I have a 1953 bear grizzly bow. It is tapped for sites rest and stablizer. I have had this bow for 25 years and just wonder if it is worth any thing.


----------



## Destroyer (Sep 11, 2009)

:nod:


----------



## CAPTJJ (Dec 24, 2007)

Are you sure it was made in 1953, most models are marked with that year as the patent date, common mistake.


----------



## Destroyer (Sep 11, 2009)

CAPTJJ said:


> Are you sure it was made in 1953, most models are marked with that year as the patent date, common mistake.


True. Do a search for 'How To Date Your Fred Bear Bow' if your unsure.

Grizzly Static Recurve 1949-1957
Grizzly Recurve 1958-1978


----------



## CAPTJJ (Dec 24, 2007)

Only mentioned because I see it happen a lot on eBay.


----------



## Big Country (Apr 25, 2003)

Post a couple of clear pictures of your bow and we will be able to tell you the year.
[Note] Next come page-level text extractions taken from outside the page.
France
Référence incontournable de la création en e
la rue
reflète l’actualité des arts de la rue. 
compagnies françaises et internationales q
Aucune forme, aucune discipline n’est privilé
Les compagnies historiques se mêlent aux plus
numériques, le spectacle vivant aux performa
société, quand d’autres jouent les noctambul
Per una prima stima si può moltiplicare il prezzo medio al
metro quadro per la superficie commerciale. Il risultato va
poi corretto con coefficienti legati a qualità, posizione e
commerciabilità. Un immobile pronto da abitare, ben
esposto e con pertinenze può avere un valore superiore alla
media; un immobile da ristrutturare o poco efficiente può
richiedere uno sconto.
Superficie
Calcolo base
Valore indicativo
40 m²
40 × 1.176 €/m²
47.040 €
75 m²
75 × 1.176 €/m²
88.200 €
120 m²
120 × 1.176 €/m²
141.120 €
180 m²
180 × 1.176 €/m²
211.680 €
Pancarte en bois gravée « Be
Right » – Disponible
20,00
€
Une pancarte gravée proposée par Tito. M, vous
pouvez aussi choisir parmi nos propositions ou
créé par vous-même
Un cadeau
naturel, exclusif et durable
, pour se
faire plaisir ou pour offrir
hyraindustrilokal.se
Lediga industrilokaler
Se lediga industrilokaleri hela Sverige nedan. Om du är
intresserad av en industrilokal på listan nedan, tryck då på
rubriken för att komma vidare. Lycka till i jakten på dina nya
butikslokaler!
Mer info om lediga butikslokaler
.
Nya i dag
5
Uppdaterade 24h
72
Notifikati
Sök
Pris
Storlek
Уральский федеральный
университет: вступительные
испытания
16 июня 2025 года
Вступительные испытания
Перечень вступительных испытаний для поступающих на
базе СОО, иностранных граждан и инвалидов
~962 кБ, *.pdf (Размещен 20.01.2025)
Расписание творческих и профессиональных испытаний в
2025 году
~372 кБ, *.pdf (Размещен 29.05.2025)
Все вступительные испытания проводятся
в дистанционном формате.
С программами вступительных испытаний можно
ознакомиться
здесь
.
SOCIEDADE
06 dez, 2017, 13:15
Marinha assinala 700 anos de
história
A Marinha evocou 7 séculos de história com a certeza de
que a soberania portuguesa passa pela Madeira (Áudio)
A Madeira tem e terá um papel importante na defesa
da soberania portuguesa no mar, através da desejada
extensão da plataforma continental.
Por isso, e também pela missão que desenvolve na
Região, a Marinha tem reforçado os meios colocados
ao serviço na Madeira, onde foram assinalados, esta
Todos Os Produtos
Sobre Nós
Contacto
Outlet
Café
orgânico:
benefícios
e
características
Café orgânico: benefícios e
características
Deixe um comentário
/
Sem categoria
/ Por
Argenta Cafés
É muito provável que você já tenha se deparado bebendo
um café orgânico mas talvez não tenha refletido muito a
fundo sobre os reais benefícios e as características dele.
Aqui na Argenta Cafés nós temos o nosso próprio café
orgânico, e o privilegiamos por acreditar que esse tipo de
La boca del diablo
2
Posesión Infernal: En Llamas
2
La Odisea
Also, almost certainly any post factory holes drilled in the bow will drastically devalue it.


----------



## concept (Aug 27, 2003)

On the bottom limb has Canada patent date of 1953. Bow has a silver bear disk in riser. The holes are post sale drilled buy the dealer the old owner bought it from. I have had the bow for 25 years and just looked at it today for the first time in 10 years or so. I forgot I even had the bow .The bow was made in Grayling michigan


----------



## CAPTJJ (Dec 24, 2007)

Sounds like a '71 or '72.


----------



## concept (Aug 27, 2003)

went on line and found that the bow is a 71 or 72 from the info I saw but, I saw that the bear Kodiak is maybe 1950's or 60's has the flush bear in the riser on top limb has bear glass powered.Has leather grip has copper coin in riser serial number on Kodiak is E959L LOCATED ON THE LEFT LOWER SIDE OF THE RISER


----------



## Bowjack (Mar 28, 2007)

Kind of confused by your last post. Is it a Grizzly or Kodiak? The Kodiak would be a 1959 or 60. If it has red and white overlays on handle and limb tips 1959 black and white 1960. 

The 71 and 72 Grizzlies were 58" AMO had black glass back and belly. If the Grizzly silkscreen is facing you when held to shoot [belly] 1972 If it is on the opposite side [back] 1971.


----------



## coryj (Dec 26, 2006)

Big Country said:


> Post a couple of clear pictures of your bow and we will be able to tell you the year.
> 
> Also, almost certainly any post factory holes drilled in the bow will drastically devalue it.


Detailed pictures will tell the tale. I cringe every time I see an old bow drilled for a quiver bracket or sights. Even the factory stabilizer bushing on later bears makes me a little sad. Where are you in PA?


----------



## concept (Aug 27, 2003)

I live in Fayetteville,pa about 19 miles from the maryland border
I also have an Pearson take down recurve,which I have no idea what year it is.
I will get some photos of all 3 bows soon.


----------



## 4nolz (Aug 17, 2011)

A 59 or 60 Kodiak is very valuable to collectors.Pics!


----------



## concept (Aug 27, 2003)

I tried to up load photos from my computer from a file I created but they would up load to archery talk.
If any one is interested in seeing photos of bows,send me an email and I will attach to the mail
My email. [email protected]


----------



## concept (Aug 27, 2003)

I had a email from some one who looked at my post. I have a 72 grizzly and the other is a 1959 kodiak
Now my question is solved


----------